Zika virus (ZIKV) is associated with microcephaly in neonates and neurological disorders in adults. Chronic ZIKV infection has been identified in the testes, indicating that the virus can lead to prolonged illness, yet its pathogenesis remains poorly understood. Here, we found that ZIKV infection does not induce significant cell death in mouse macrophages despite the critical role that cell death plays in the antiviral immune response. Furthermore, we discovered that ZIKV infection impairs the activation of the NLPR3-dependent inflammasome and inhibits apoptosis. Consequently, we investigated the regulatory mechanism of the NLRP3 inflammasome and apoptosis in the context of ZIKV infection. Our results revealed significant reductions in the protein expression levels of NLRP3 and A20, attributable to post-transcriptional or translational effects during ZIKV infection. These findings suggest that ZIKV infection may disrupt cell death pathways, leading to its pathogenicity.IMPORTANCEZika virus (ZIKV), first isolated from a nonhuman primate in Africa in 1947, was relatively understudied until 2016. By then, ZIKV had already been reported in more than 20 countries and territories. The infection poses a significant risk, as it is associated with microcephaly in infants and neurological disorders in adults; however, the underlying mechanisms responsible for these severe outcomes remain unclear. In this study, we demonstrate that ZIKV infection significantly reduces the expression of NLRP3 and A20 proteins through post-transcriptional or translational processes, which leads to inhibited cell death. These findings are critical because cell death plays a vital role in the host's antiviral immune response. Our findings highlight how ZIKV infection compromises essential cell death pathways, raising serious concerns about its pathogenesis. A comprehensive understanding of this disruption is vital for developing targeted interventions to mitigate the virus' impact on public health.
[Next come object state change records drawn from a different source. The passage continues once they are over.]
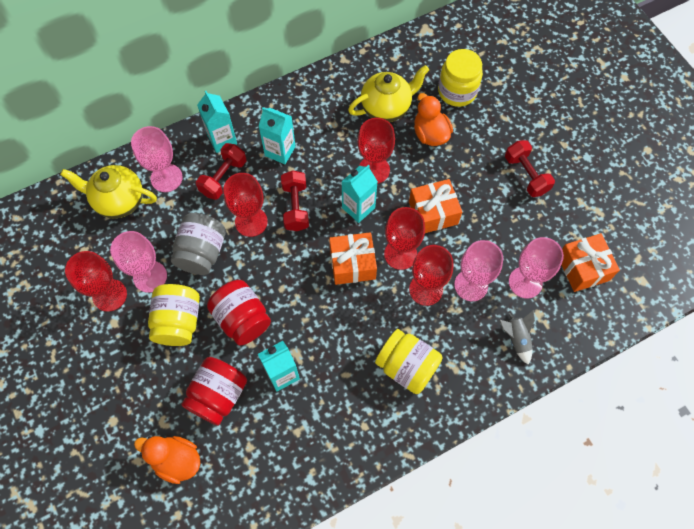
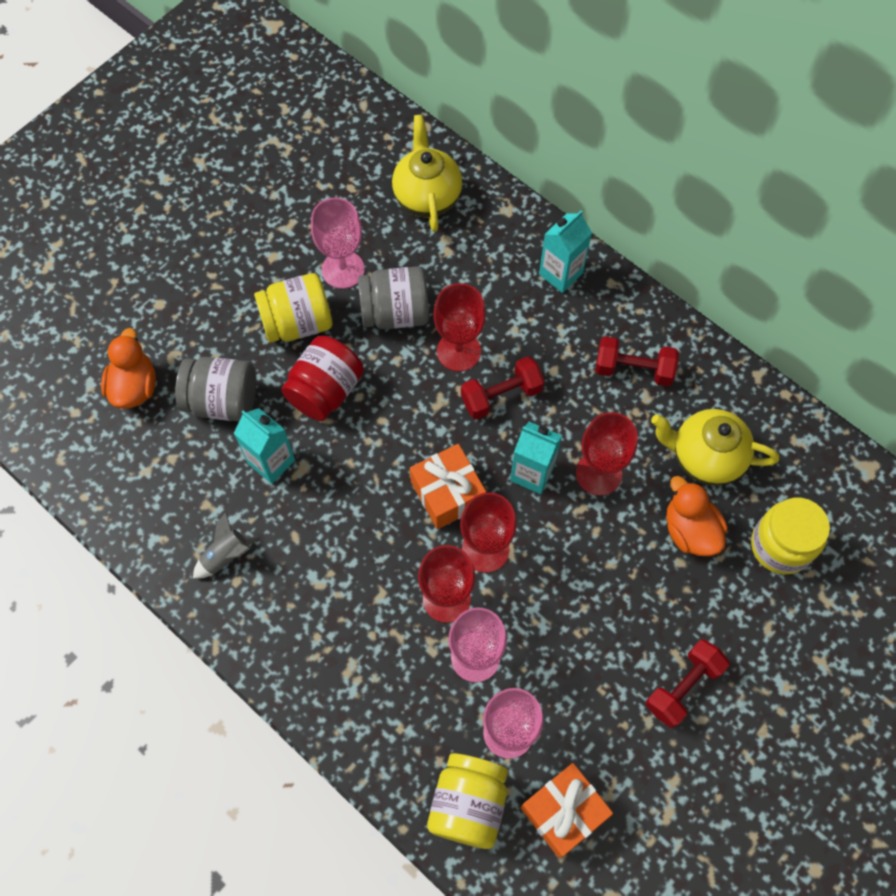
camera: 70 degrees right, 0 degrees up
red goblet [65,251,127,312] -> none
pink goblet [131,126,183,192] -> none
red jar [181,357,247,426] -> grey jar [175,357,256,421]
red dumbbell [196,143,246,200] -> red dumbbell moved to [595,336,679,386]
turquoise carton [258,107,296,164] -> none
yellow teapot [348,65,429,122] -> yellow teapot turned 150 degrees clockwise [651,409,779,486]
yellow jar [375,329,442,394] -> yellow jar moved to [427,753,508,849]
orange gift [409,179,462,233] -> none
orange duck [414,93,453,146] -> orange duck turned 75 degrees counterclockwise [666,476,728,556]
grey rocket [499,310,535,365] -> grey rocket moved to [193,512,259,579]

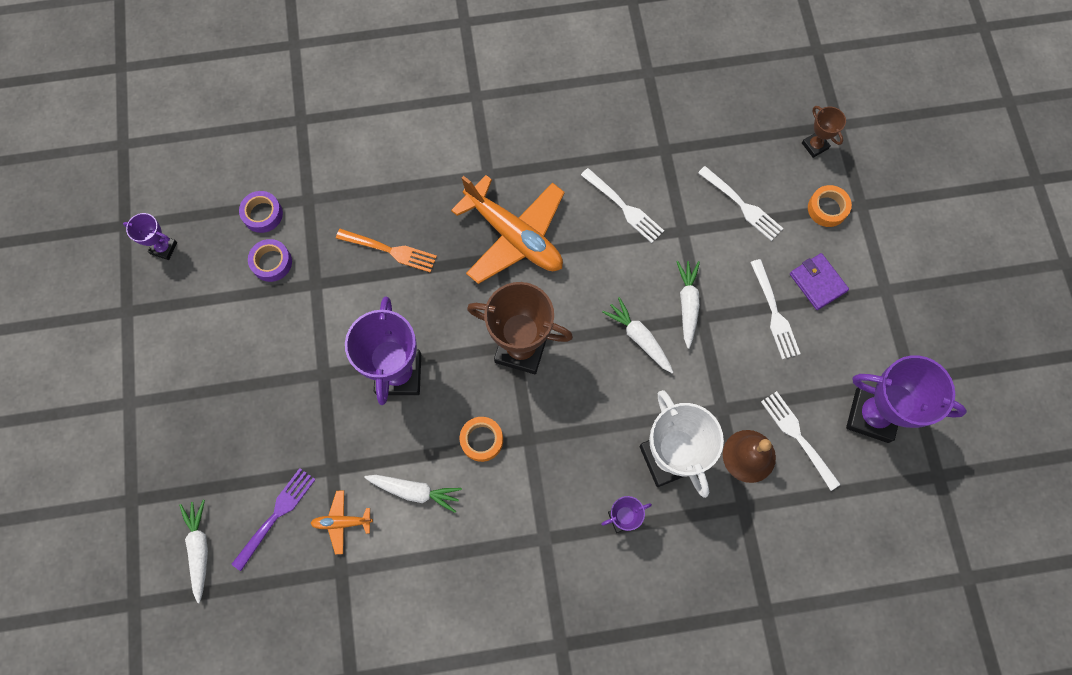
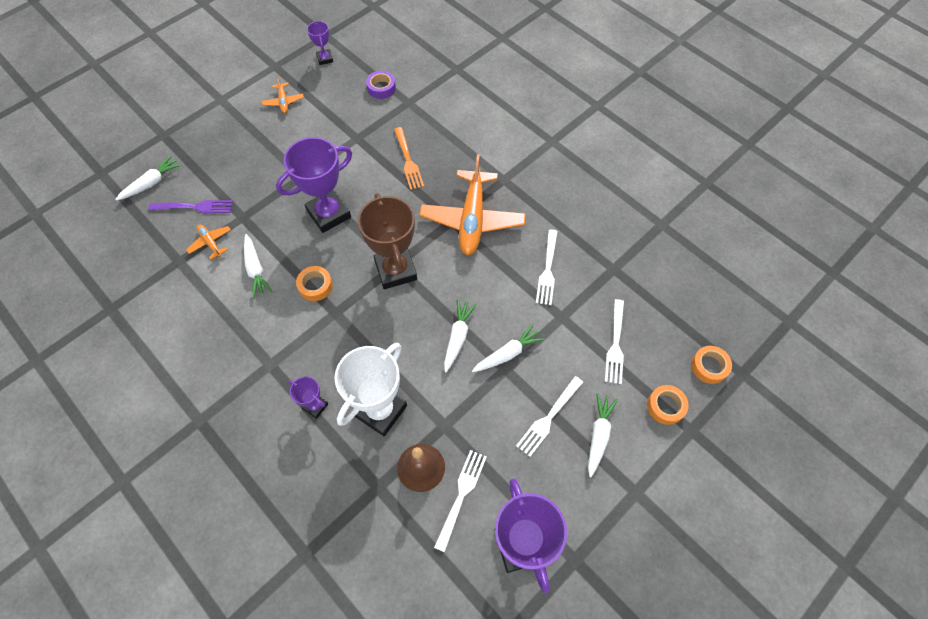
camera: 55 degrees right, 10 degrees down
purple tape [248,239,292,282] -> none
purple wallet [790,253,849,310] -> white carrot [588,393,618,477]
brown trophy [802,106,846,158] -> orange tape [691,346,732,384]
none -> orange plane [262,76,304,113]

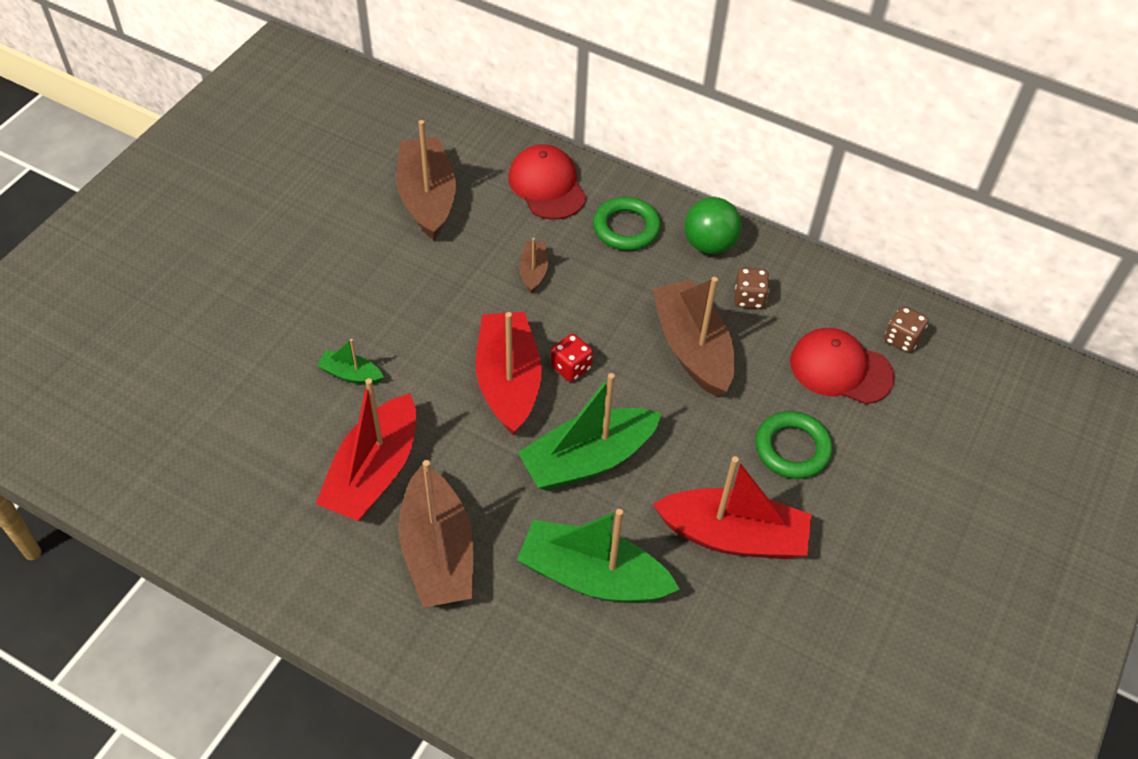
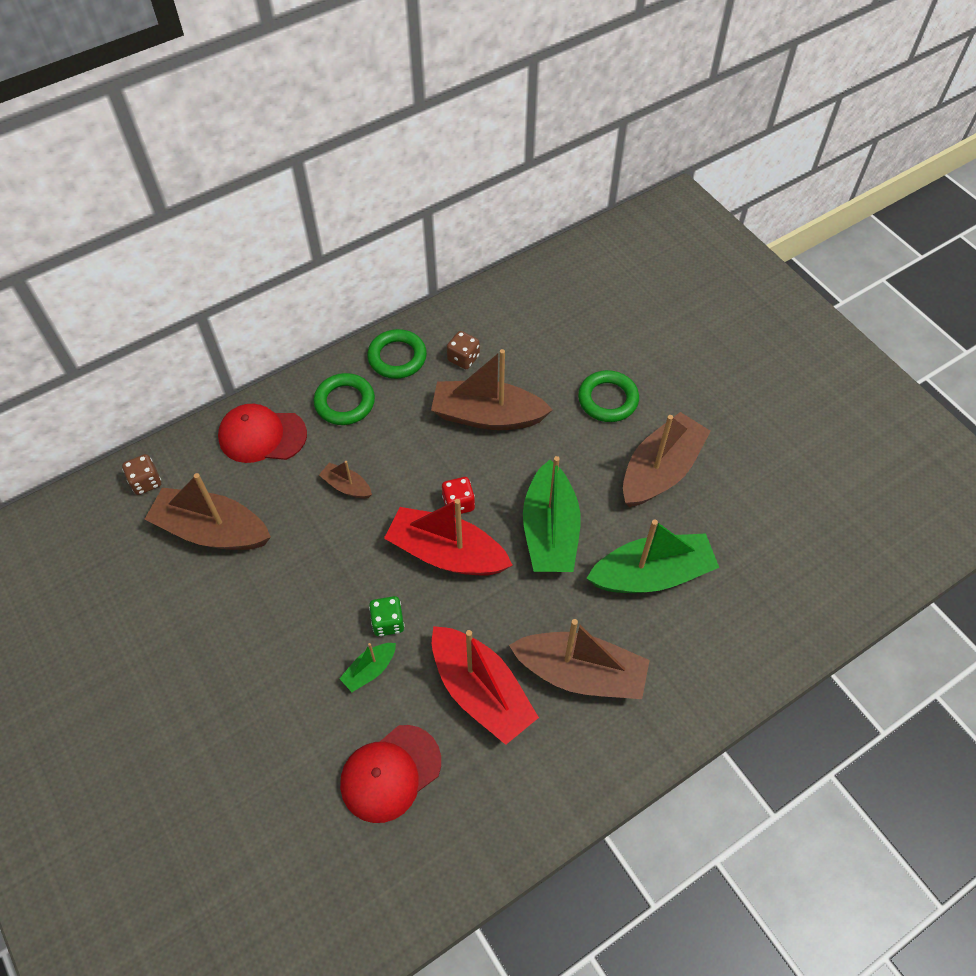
camera: 60 degrees left, 5 degrees up
green boat [517,509,680,603] -> green boat turned 150 degrees counterclockwise [586,520,719,593]
red boat [653,456,812,559] -> brown boat [623,412,711,507]
green ball [684,197,741,254] -> green ring [367,329,427,379]
red cap [790,328,895,404] -> red cap moved to [340,725,441,823]
brown dice [884,306,929,353] -> brown dice moved to [122,454,161,495]
none -> green dice [369,596,404,636]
寨卡病毒(ZIKV)与新生儿小头畸形以及成人神经疾病有关。已在睾丸中发现慢性寨卡病毒感染,这表明该病毒可导致病程迁延,但对其发病机制仍知之甚少。在此,我们发现,尽管细胞死亡在抗病毒免疫反应中起关键作用,但寨卡病毒感染并不会在小鼠巨噬细胞中诱导显著的细胞死亡。此外,我们发现寨卡病毒感染会损害NLRP3依赖性炎性小体的激活并抑制细胞凋亡。因此,我们研究了寨卡病毒感染情况下NLRP3炎性小体和细胞凋亡的调控机制。我们的结果显示,NLRP3和A20的蛋白表达水平显著降低,这归因于寨卡病毒感染期间的转录后或翻译效应。这些发现表明,寨卡病毒感染可能会破坏细胞死亡途径,从而导致其致病性。
重要性
寨卡病毒(ZIKV)于1947年首次从非洲的一只非人类灵长类动物中分离出来,直到2016年之前其研究相对较少。到那时,寨卡病毒已在20多个国家和地区被报道。这种感染带来了重大风险,因为它与婴儿小头畸形和成人神经疾病有关;然而,导致这些严重后果的潜在机制仍不清楚。在本研究中,我们证明寨卡病毒感染通过转录后或翻译过程显著降低NLRP3和A20蛋白的表达,从而导致细胞死亡受到抑制。这些发现至关重要,因为细胞死亡在宿主的抗病毒免疫反应中起着至关重要的作用。我们的发现突出了寨卡病毒感染如何损害基本的细胞死亡途径,引发了对其发病机制的严重关注。全面了解这种破坏对于开发有针对性的干预措施以减轻该病毒对公共卫生的影响至关重要。